Her eyes searched his. “Much less a positive one.”
“Yes. So I’m going to need some time to work out this news in my head. But, Dena.” He cupped her chin. “We’re in this together. I’m here for you. For you both.”
She nodded and tucked a piece of hair behind her ear. “Thank you.”
“It’s just … Wow.” He still didn’t think he could form the words. “A baby.”
“I know,” she whispered.
The night grew silent around them. He didn’t know how it would all work out, how they would make room in their very content and settled life for a child. He just knew they’d do it somehow.
Dena couldn’t shake the feeling that something was wrong. No matter how often she told herself she was making it up, she never felt at peace with the pregnancy. She was nearly twenty weeks along, and the feeling had only grown worse lately.

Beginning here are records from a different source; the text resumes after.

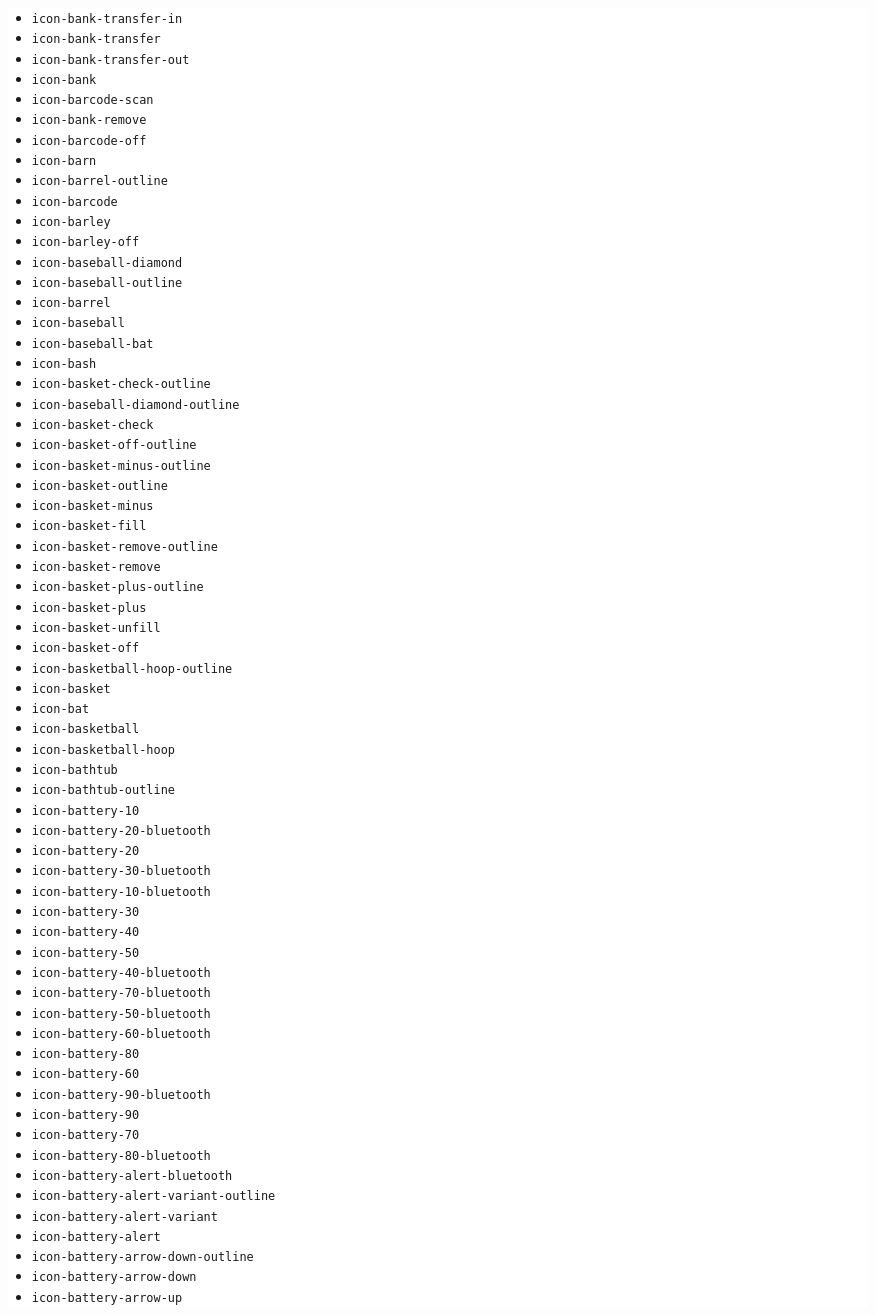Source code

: - `icon-bank-transfer-in`
- `icon-bank-transfer`
- `icon-bank-transfer-out`
- `icon-bank`
- `icon-barcode-scan`
- `icon-bank-remove`
- `icon-barcode-off`
- `icon-barn`
- `icon-barrel-outline`
- `icon-barcode`
- `icon-barley`
- `icon-barley-off`
- `icon-baseball-diamond`
- `icon-baseball-outline`
- `icon-barrel`
- `icon-baseball`
- `icon-baseball-bat`
- `icon-bash`
- `icon-basket-check-outline`
- `icon-baseball-diamond-outline`
- `icon-basket-check`
- `icon-basket-off-outline`
- `icon-basket-minus-outline`
- `icon-basket-outline`
- `icon-basket-minus`
- `icon-basket-fill`
- `icon-basket-remove-outline`
- `icon-basket-remove`
- `icon-basket-plus-outline`
- `icon-basket-plus`
- `icon-basket-unfill`
- `icon-basket-off`
- `icon-basketball-hoop-outline`
- `icon-basket`
- `icon-bat`
- `icon-basketball`
- `icon-basketball-hoop`
- `icon-bathtub`
- `icon-bathtub-outline`
- `icon-battery-10`
- `icon-battery-20-bluetooth`
- `icon-battery-20`
- `icon-battery-30-bluetooth`
- `icon-battery-10-bluetooth`
- `icon-battery-30`
- `icon-battery-40`
- `icon-battery-50`
- `icon-battery-40-bluetooth`
- `icon-battery-70-bluetooth`
- `icon-battery-50-bluetooth`
- `icon-battery-60-bluetooth`
- `icon-battery-80`
- `icon-battery-60`
- `icon-battery-90-bluetooth`
- `icon-battery-90`
- `icon-battery-70`
- `icon-battery-80-bluetooth`
- `icon-battery-alert-bluetooth`
- `icon-battery-alert-variant-outline`
- `icon-battery-alert-variant`
- `icon-battery-alert`
- `icon-battery-arrow-down-outline`
- `icon-battery-arrow-down`
- `icon-battery-arrow-up`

Jeff, of course, had been wonderful, once he came around to the whole idea of fatherhood. Now he was fully engaged, scouring the Internet for baby names, making sure she got plenty of rest, and taking time off work to go with her to the doctor’s office. She had thought he’d propose since she was pregnant, but so far he hadn’t brought marriage up. He was probably waiting on her, looking and waiting for some signal she’d be receptive.